Brexit Deal: Summary & guidance


Explore the business support available post-Brexit and review the Government’s six-point checklist for companies that trade with the EU

The UK-EU Trade and Cooperation Agreement was published on Christmas Eve 2020, passed through the UK Parliament on 30 December and came into force at the end of the year.  EU leaders are now set to consider the full deal and give their approval – allowing the European Parliament to give its overall approval for full application – before 28 February 2021. 

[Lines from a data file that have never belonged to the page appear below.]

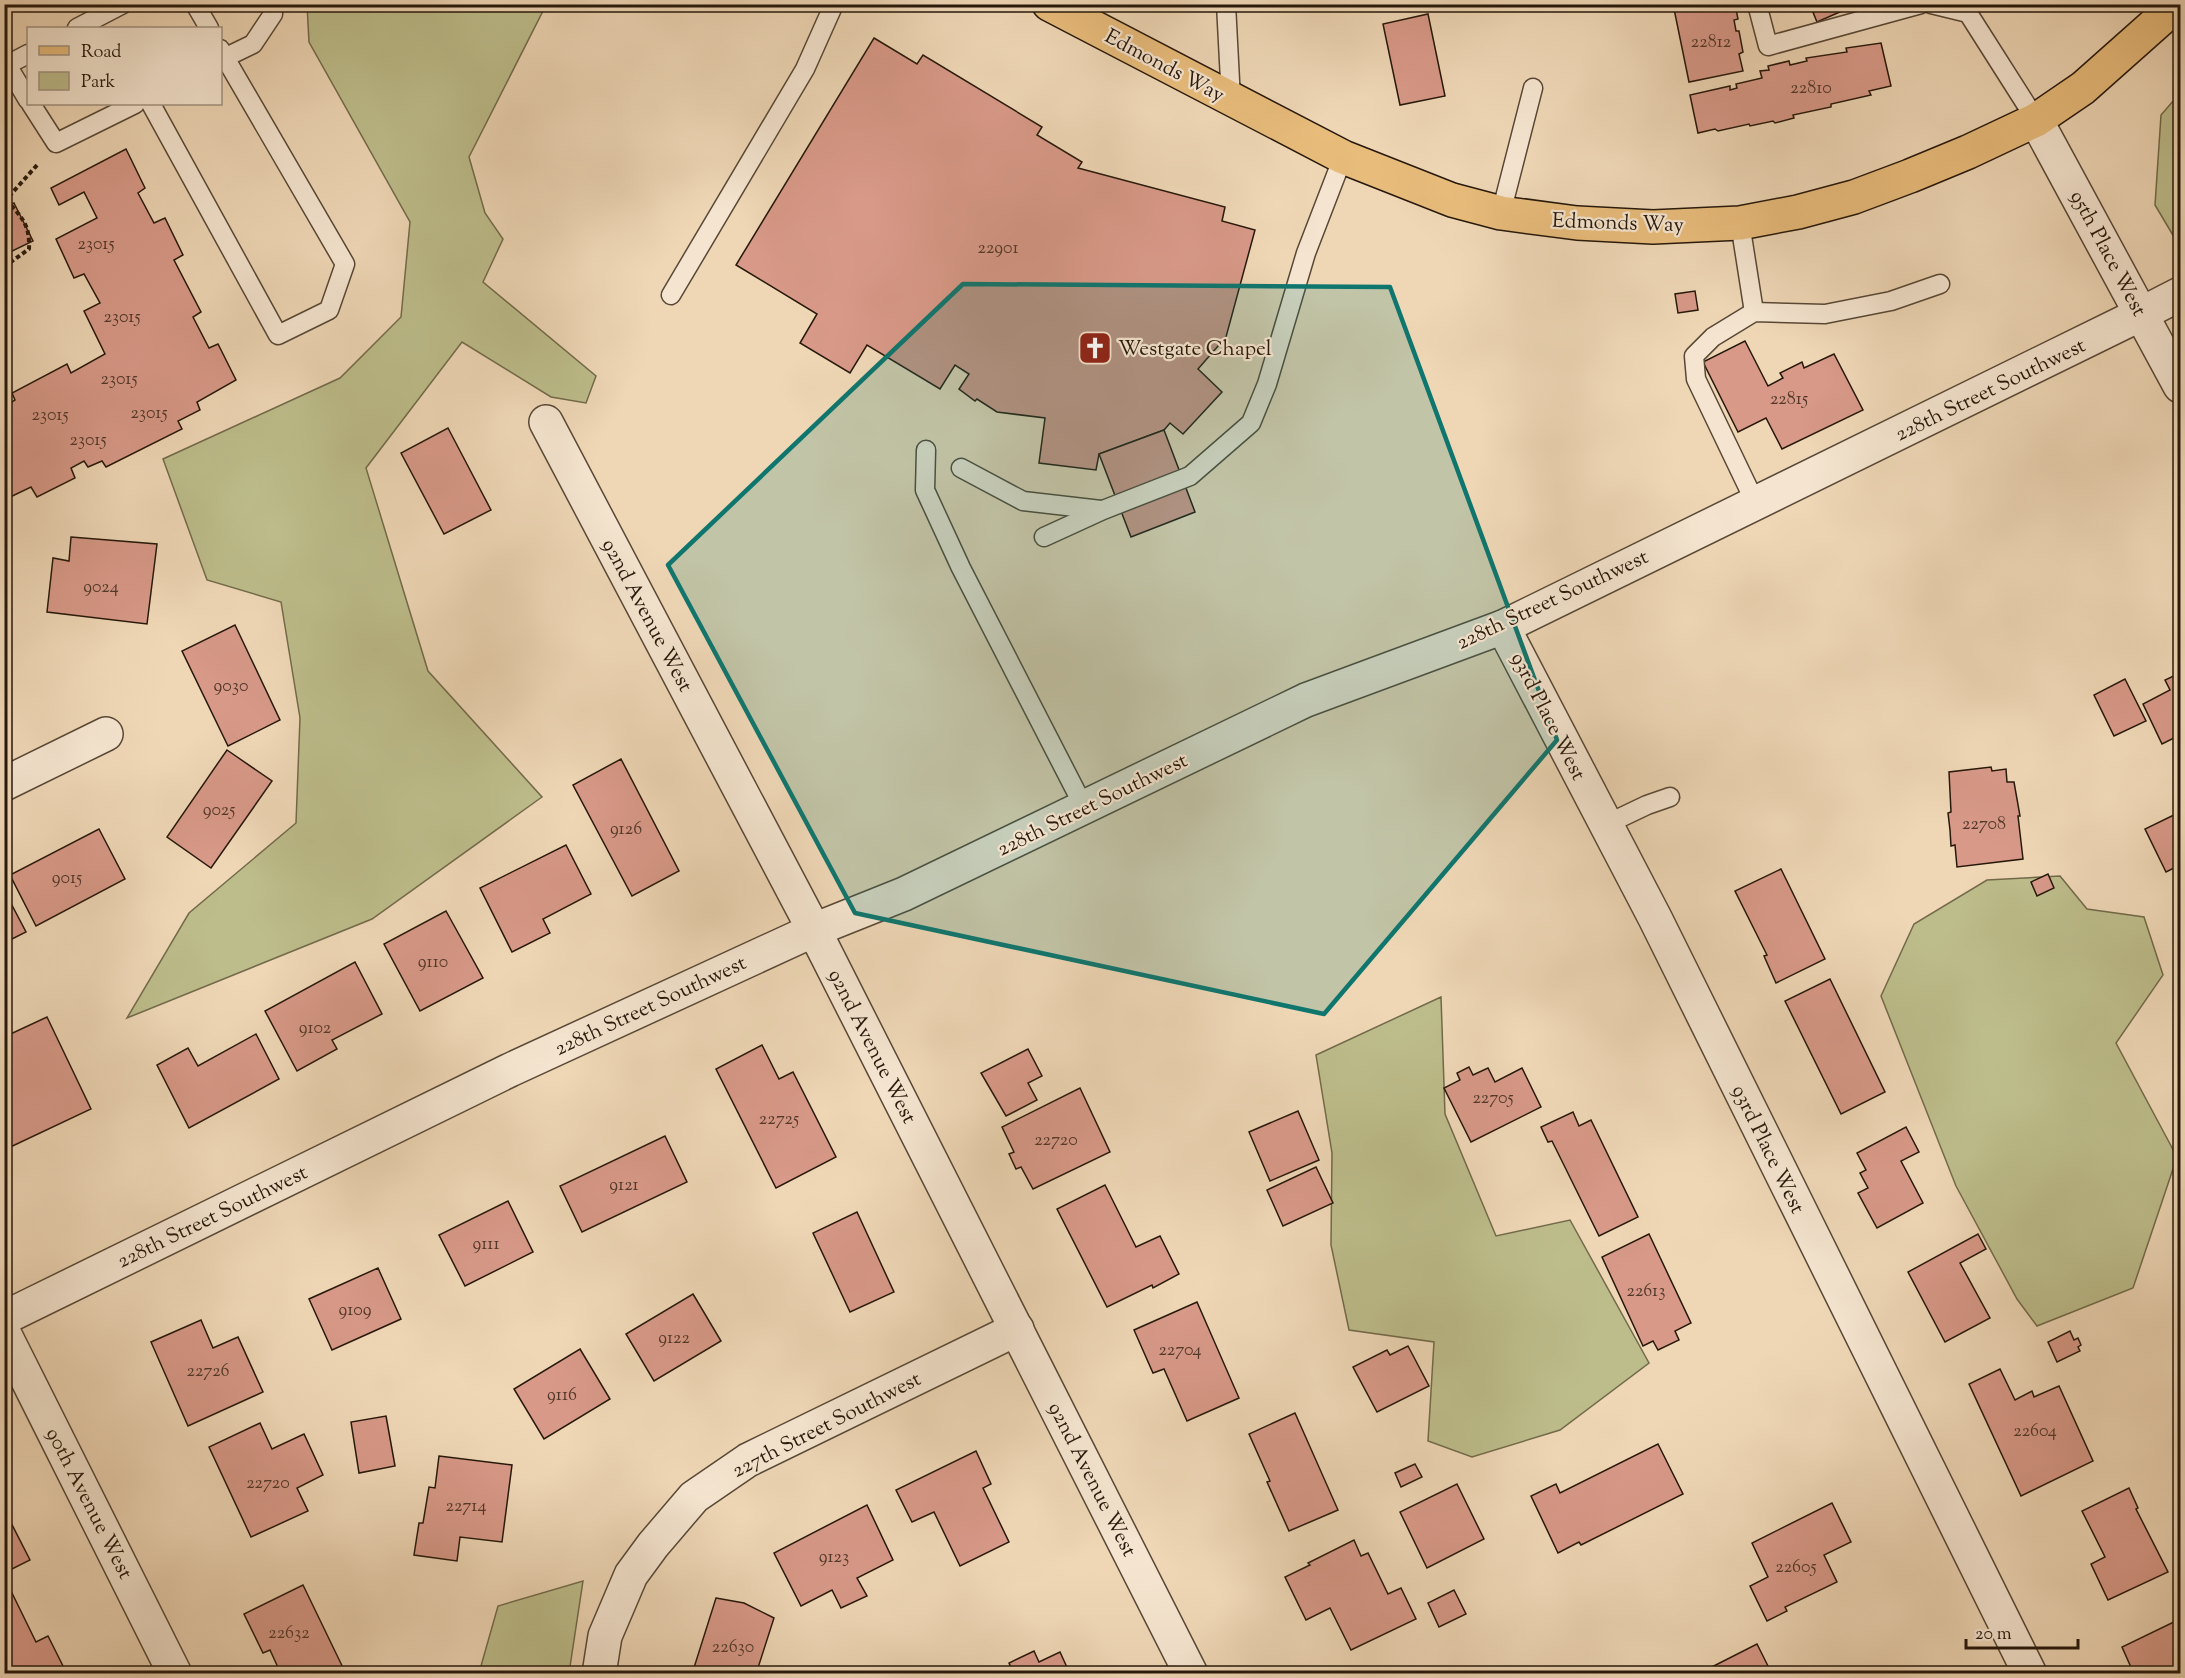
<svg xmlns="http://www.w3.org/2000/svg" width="2185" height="1678" font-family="'Sorts Mill Goudy',serif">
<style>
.green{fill:#bdbd8b;stroke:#726a4b;stroke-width:1.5}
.building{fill:#d89988;stroke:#26180b;stroke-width:1.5}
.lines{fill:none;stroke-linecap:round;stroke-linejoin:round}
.service-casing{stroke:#584836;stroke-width:21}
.minor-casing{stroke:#584836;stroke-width:36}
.tertiary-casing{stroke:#584836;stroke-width:36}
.primary-casing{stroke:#26180b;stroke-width:36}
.path{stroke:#26180b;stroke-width:4;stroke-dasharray:4.5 3;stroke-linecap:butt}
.service{stroke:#f5e5d0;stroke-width:18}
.minor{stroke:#f5e5d0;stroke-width:33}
.tertiary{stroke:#f5e5d0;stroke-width:33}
.primary{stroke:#e8bc7b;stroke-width:33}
.marked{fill:#0f766e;fill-opacity:0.2;stroke:#0f766e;stroke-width:4.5;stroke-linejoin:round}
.labels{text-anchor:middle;stroke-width:4.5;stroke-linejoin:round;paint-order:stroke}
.number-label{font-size:18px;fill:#52382a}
.street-label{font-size:21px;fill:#26180b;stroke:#f5e5d0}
.poi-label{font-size:21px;fill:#26180b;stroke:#f5e5d0;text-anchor:start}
</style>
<rect width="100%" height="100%" fill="#efd7b6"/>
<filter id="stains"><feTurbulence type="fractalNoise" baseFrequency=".00333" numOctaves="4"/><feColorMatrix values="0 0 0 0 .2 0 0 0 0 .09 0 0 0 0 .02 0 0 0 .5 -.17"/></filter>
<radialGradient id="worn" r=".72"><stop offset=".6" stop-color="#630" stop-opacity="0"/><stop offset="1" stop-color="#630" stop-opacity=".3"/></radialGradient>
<g class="green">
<polygon points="307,5 546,5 469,157 485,213 503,239 483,282 596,376 586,403 551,397 462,342 366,468 428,671 542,797 372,919 127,1018 189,913 296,823 300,718 281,602 207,580 163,459 340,378 401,317 410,222 309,42"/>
<polygon points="2180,93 2180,241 2177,242 2155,205 2161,115"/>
<polygon points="2060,876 2087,909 2144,917 2163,975 2116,1043 2177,1157 2133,1288 2037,1326 2017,1299 1956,1186 1881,996 1914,924 1987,880"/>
<polygon points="1441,997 1445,1114 1496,1236 1570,1220 1649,1363 1560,1430 1472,1457 1428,1441 1434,1342 1349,1330 1331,1245 1332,1153 1316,1055"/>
<polygon points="583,1581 569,1673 479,1673 498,1606"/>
</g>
<g class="building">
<polygon points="1673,4 1735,4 1738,19 1734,20 1736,31 1739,31 1743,52 1739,54 1743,71 1689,82"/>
<polygon points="1806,4 1858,4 1817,22 1810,5"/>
<polygon points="1428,14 1445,96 1400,105 1383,24"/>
<polygon points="874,38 917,64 923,55 1042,127 1037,135 1082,162 1078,168 1225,207 1222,221 1255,230 1226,337 1198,369 1222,392 1183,434 1170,423 1164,430 1099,454 1096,470 1039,463 1045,418 997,412 977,399 975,401 959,389 969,374 955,365 940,389 867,345 850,373 800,343 817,314 736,265"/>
<polygon points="1881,43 1891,86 1869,91 1871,95 1831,104 1831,107 1793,115 1794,118 1775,123 1773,121 1750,126 1749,124 1718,131 1715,129 1698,133 1690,95 1730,86 1730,90 1737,88 1736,84 1762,78 1760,71 1769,70 1768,66 1789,61 1790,65 1807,61 1806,58 1847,52 1846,48"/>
<polygon points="126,149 145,188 138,193 154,223 165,218 183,255 174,260 201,312 193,317 209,348 218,344 236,380 197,402 200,410 178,421 182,429 106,467 102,461 88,467 84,461 71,468 75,478 37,497 31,487 4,500 4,407 15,400 12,393 67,364 71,373 105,354 84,311 100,303 84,274 74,278 56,239 97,218 84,192 59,205 51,188"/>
<polygon points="14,203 33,241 4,255 4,207"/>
<polygon points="1695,291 1698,310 1678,313 1675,294"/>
<polygon points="1745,341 1768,386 1783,378 1780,373 1802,362 1804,368 1834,354 1863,410 1782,449 1766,418 1738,432 1703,362"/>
<polygon points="448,428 491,510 444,534 401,453"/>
<polygon points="1164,430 1195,512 1131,537 1099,454"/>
<polygon points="71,537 157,544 147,624 47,612 53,558 69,561"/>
<polygon points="235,625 280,720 228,746 182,651"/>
<polygon points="2180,673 2180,735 2162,744 2143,704 2170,690 2165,680"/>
<polygon points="2125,679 2146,721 2114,736 2094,695"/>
<polygon points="227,750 272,781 211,868 167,837"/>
<polygon points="621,759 679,871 632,896 573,785"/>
<polygon points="1991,767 1992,771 2006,769 2007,782 2014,782 2020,816 2018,816 2023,859 1957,867 1955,845 1951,846 1950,830 1948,813 1951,812 1949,772"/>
<polygon points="2180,812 2180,865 2166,872 2145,829"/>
<polygon points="99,829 125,879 36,926 10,875"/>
<polygon points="566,845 591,894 543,919 550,933 512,952 480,888"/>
<polygon points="1781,869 1825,959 1776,983 1764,956 1767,955 1735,891"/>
<polygon points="2048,874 2054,888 2037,896 2031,882"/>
<polygon points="4,890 26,932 4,943"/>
<polygon points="446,911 483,978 420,1011 384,944"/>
<polygon points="355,962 382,1014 332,1040 337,1049 297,1071 265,1011"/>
<polygon points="1830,979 1885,1092 1841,1114 1785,1001"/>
<polygon points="47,1017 91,1109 4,1150 4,1037"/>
<polygon points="256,1034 279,1079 189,1128 157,1065 188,1048 198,1066"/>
<polygon points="762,1045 779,1079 793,1072 836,1157 776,1188 716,1069"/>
<polygon points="1028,1049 1042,1076 1028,1083 1037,1100 1006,1116 981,1073"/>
<polygon points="1469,1067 1473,1075 1488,1068 1495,1082 1522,1068 1541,1107 1471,1142 1444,1088 1460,1080 1457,1073"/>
<polygon points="1080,1088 1110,1152 1033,1189 1021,1167 1016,1169 1009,1154 1014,1152 1002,1127"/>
<polygon points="1298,1111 1319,1160 1270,1181 1249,1132"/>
<polygon points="1573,1112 1579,1126 1591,1120 1638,1217 1599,1236 1552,1141 1548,1142 1541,1127"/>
<polygon points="1906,1127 1919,1152 1901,1161 1923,1203 1877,1228 1858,1193 1868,1188 1860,1173 1866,1170 1857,1153"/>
<polygon points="665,1136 687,1182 582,1232 560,1186"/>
<polygon points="1316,1167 1333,1203 1283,1226 1267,1190"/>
<polygon points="1105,1185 1136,1247 1160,1236 1179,1274 1153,1288 1152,1285 1107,1307 1057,1209"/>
<polygon points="508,1201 533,1252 465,1286 439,1235"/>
<polygon points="857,1212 894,1292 850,1312 813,1233"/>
<polygon points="1649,1234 1691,1323 1675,1331 1679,1340 1658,1350 1653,1341 1643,1346 1602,1257"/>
<polygon points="1978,1234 1986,1249 1960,1263 1990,1318 1945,1342 1908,1272"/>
<polygon points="378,1268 401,1319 332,1350 309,1299"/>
<polygon points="693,1294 721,1341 654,1381 626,1334"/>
<polygon points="1197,1302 1239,1398 1187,1421 1164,1369 1153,1373 1134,1330"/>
<polygon points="201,1320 213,1348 238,1337 263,1392 188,1426 151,1342"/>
<polygon points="2070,1331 2074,1340 2078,1338 2081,1345 2078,1347 2080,1351 2057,1362 2048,1342"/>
<polygon points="1408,1346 1429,1386 1377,1412 1353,1367 1387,1350 1390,1355"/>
<polygon points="580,1349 610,1399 544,1439 514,1389"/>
<polygon points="2000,1369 2015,1400 2032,1391 2034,1397 2059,1386 2093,1461 2021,1496 1969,1384"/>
<polygon points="1295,1413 1338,1510 1289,1531 1267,1482 1270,1481 1249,1434"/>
<polygon points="386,1416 395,1466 359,1473 351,1422"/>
<polygon points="260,1423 272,1449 304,1434 323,1475 297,1488 308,1511 251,1537 209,1447"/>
<polygon points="1658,1444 1683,1494 1581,1545 1579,1542 1558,1553 1531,1496 1556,1484 1560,1493"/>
<polygon points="976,1451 991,1484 983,1488 1009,1542 960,1566 934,1512 912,1522 896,1490"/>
<polygon points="439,1456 512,1465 502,1542 460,1537 457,1561 414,1555 419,1523 423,1523 429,1487 435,1488"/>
<polygon points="1415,1464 1422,1477 1401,1487 1395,1473"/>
<polygon points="1457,1484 1484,1539 1427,1568 1400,1512"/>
<polygon points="2129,1488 2138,1508 2136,1509 2168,1572 2108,1600 2091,1564 2105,1557 2082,1511"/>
<polygon points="1832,1503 1851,1542 1824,1555 1837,1582 1785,1607 1787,1611 1767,1621 1750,1586 1768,1577 1752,1543"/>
<polygon points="867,1505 893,1560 857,1578 867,1596 841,1608 832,1590 801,1606 774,1553"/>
<polygon points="4,1509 30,1560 4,1573"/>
<polygon points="1354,1540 1361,1556 1368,1553 1388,1594 1401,1588 1416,1619 1351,1650 1330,1608 1306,1620 1285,1577 1310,1565 1308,1563"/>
<polygon points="303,1585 346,1674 281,1674 270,1650 263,1653 244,1614"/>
<polygon points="1454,1590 1466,1614 1439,1627 1428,1603"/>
<polygon points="12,1593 36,1642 48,1636 67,1674 4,1674 4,1597"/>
<polygon points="716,1598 744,1603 774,1618 756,1674 692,1674"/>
<polygon points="2180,1619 2180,1674 2134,1674 2122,1647"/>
<polygon points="1757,1644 1772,1674 1698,1674"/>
<polygon points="1034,1651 1039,1662 1060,1652 1070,1674 1014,1674 1009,1663"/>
</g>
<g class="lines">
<defs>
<g id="service">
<polyline points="195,4 209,28"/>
<polyline points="1226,4 1231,100"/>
<polyline points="1757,4 1768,46 1921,4"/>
<polyline points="1931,4 1968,13 2036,120"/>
<polyline points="77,28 123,4"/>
<polyline points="28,54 7,65 28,100"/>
<polyline points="220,60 253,44 273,14 273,4"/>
<polyline points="31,104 56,143 135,104"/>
<polyline points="151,104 278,335 329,310 345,264 220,49"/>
<polyline points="1501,213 1533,88"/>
<polyline points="1740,223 1754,312"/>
<polyline points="671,295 805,69 834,4"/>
<polyline points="926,450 925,490 961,568 1084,807"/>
<polyline points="961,468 1023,501 1101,510"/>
<polyline points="1755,502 1696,379 1694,356 1713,337 1754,312 1825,314 1891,301 1940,284"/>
<polyline points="1044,537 1103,510 1190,476 1251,423 1267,384 1306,253 1343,157"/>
<polyline points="1605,825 1647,805 1670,797"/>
</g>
<g id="minor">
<polyline points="2141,314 2180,294"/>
<polyline points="546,422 814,930 1191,1674"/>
<polyline points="1503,627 1655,918 2030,1674"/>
<polyline points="4,784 106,734"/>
<polyline points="4,1333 175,1674"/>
<polyline points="599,1674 605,1636 631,1575 653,1545 694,1497 748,1460 1017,1329"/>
</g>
<g id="tertiary">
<polyline points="2036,120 2180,386"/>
<polyline points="4,1318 510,1070 814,930 904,894 1306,700 1503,627 2141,314"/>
</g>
<polyline id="primary" points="1049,4 1343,157 1452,200 1501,213 1577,223 1653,227 1740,223 1798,212 1854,197 1910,176 1968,152 2036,120 2083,88 2164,16 2173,4"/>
</defs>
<use href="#service" class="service-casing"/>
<use href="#minor" class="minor-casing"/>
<use href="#tertiary" class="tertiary-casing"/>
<use href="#primary" class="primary-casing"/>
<g class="path">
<polyline points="4,202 38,164"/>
<path d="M4,267L29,249C30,226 23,218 7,201"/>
</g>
<use href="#service" class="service"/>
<use href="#minor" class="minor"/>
<use href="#tertiary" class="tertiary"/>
<use href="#primary" class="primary"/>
</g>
<path class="marked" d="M963,284L1390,287L1557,740L1324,1014L855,913L668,565Z"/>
<defs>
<symbol id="church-square" viewBox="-11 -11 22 22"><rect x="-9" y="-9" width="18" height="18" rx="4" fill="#8f2418" stroke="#f5e5d0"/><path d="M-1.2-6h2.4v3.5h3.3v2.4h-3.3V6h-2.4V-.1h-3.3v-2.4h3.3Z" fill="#fff"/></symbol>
</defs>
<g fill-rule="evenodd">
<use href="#church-square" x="1076" y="329" width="38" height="38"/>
</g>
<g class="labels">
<g class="number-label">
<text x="1711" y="47">22812</text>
<text x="1811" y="93">22810</text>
<text x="96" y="249">23015</text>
<text x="998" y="253">22901</text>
<text x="122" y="322">23015</text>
<text x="119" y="384">23015</text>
<text x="1789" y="404">22815</text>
<text x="149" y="418">23015</text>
<text x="50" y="420">23015</text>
<text x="88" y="445">23015</text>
<text x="101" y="592">9024</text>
<text x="231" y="691">9030</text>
<text x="219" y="815">9025</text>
<text x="1984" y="829">22708</text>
<text x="626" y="834">9126</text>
<text x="67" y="883">9015</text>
<text x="433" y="967">9110</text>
<text x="315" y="1033">9102</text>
<text x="1493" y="1103">22705</text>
<text x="779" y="1124">22725</text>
<text x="1056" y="1145">22720</text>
<text x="624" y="1190">9121</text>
<text x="486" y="1249">9111</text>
<text x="1646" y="1296">22613</text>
<text x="355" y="1315">9109</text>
<text x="674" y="1343">9122</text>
<text x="1180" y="1355">22704</text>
<text x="208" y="1376">22726</text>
<text x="562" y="1400">9116</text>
<text x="2035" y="1436">22604</text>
<text x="268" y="1488">22720</text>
<text x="466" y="1511">22714</text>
<text x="834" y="1562">9123</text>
<text x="1796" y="1572">22605</text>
<text x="289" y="1638">22632</text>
<text x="733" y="1652">22630</text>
</g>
<g class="street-label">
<text transform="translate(1165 65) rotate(28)" y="7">Edmonds Way</text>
<text transform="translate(1618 222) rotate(2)" y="7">Edmonds Way</text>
<text transform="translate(2109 253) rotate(62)" y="7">95th Place West</text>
<text transform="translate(1990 389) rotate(-26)" y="7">228th Street Southwest</text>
<text transform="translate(1552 599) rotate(-25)" y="7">228th Street Southwest</text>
<text transform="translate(648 615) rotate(62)" y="7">92nd Avenue West</text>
<text transform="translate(1549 716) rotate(63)" y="7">93rd Place West</text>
<text transform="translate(1092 804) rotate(-26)" y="7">228th Street Southwest</text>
<text transform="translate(650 1005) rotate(-25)" y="7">228th Street Southwest</text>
<text transform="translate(873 1046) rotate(63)" y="7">92nd Avenue West</text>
<text transform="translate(1769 1149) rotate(64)" y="7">93rd Place West</text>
<text transform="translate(212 1216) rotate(-26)" y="7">228th Street Southwest</text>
<text transform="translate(826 1424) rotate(-27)" y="7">227th Street Southwest</text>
<text transform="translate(1093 1479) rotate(63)" y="7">92nd Avenue West</text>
<text transform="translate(90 1503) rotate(63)" y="7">90th Avenue West</text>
</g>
<g class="poi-label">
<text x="1118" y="355">Westgate Chapel</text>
</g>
</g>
<rect width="2185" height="1678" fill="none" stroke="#efd7b6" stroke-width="24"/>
<rect x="6" y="6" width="2173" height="1666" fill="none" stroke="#26180b" stroke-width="3"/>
<rect x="12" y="12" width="2161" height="1654" fill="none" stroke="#26180b" stroke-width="1.5"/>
<rect x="27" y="27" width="195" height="78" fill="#f5e5d0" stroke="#a29381" stroke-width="1.5"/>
<rect x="39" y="46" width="30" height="9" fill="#e8bc7b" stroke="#a29381" stroke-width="1.5"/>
<text x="81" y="57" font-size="18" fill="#26180b">Road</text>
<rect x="39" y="72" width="30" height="18" fill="#bdbd8b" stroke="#a29381" stroke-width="1.5"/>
<text x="81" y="87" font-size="18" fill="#26180b">Park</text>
<path d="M1966 1639v9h112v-9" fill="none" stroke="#26180b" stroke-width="3"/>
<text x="1975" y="1639" font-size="18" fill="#26180b" stroke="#f5e5d0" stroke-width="4.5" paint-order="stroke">20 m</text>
<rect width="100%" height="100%" filter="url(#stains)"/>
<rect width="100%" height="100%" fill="url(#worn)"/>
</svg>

The Government’s summary of the deal can be viewed here, and the EU’s explainer guide on the new relationship is available here

The question of the UK’s data adequacy and its impact on data transfers from the EU/EEA to the UK has been a particularly key issue for IAB UK members, and we have provided a separate update on the interim arrangements

The Government has urged businesses who have not yet taken steps to prepare for the UK’s trade deal with the EU to act now and follow a checklist of six key actions:

  1. Goods: If you import or export goods to the EU, you must get an EORI number, make customs declarations or employ an agent to do them for you, check if your goods require extra papers (like plant or animal products) and speak to the EU business you’re trading with to make sure they’re completing the right EU paperwork. There are also special rules that apply to Northern Ireland. Hauliers must obtain a Kent Access Permit and have a negative COVID-19 test before they head to port in Kent

  2. Services: If you deliver services to the EU, you must check whether your professional qualification is recognised by the appropriate EU regulator

  3. People: If you need to hire skilled staff from the EU, you must apply to become a licensed sponsor

  4. Travel: If you need to travel to the EU for business, you must check whether you need a visa or work permit

  5. Data: If your goods are protected by Intellectual Property (IP), you will need to check the new rules for parallel exporting IP protected goods from the UK to the EU, Norway, Iceland and Liechtenstein. You risk infringing on IP rights if you do not follow the new rules

  6. Accounting & reporting: If your business has a presence in the EU you may need to change how you undertake accounting and reporting to ensure compliance with the relevant requirements

More detailed advice is available through the Government’s checker tool.

The Government is also launching a series of advice videos - on subjects ranging from trade to data, to helping companies understand the new rules. These will be on-demand and available here.

There is new guidance that businesses will need to familiarise themselves with around things like tariffs and audit and accounting. The Government’s Business Support Helpline (0800 098 1098) is a free service operating across England, which can provide information on a wide range of business issues from starting up, business continuity, growth and access to finance - including the range of business support available from Government. Similar services are available in Northern Ireland, Scotland and Wales.

The Confederation of British Industry (CBI) has also created a Transition Hub, which is a useful tool for more specific issues.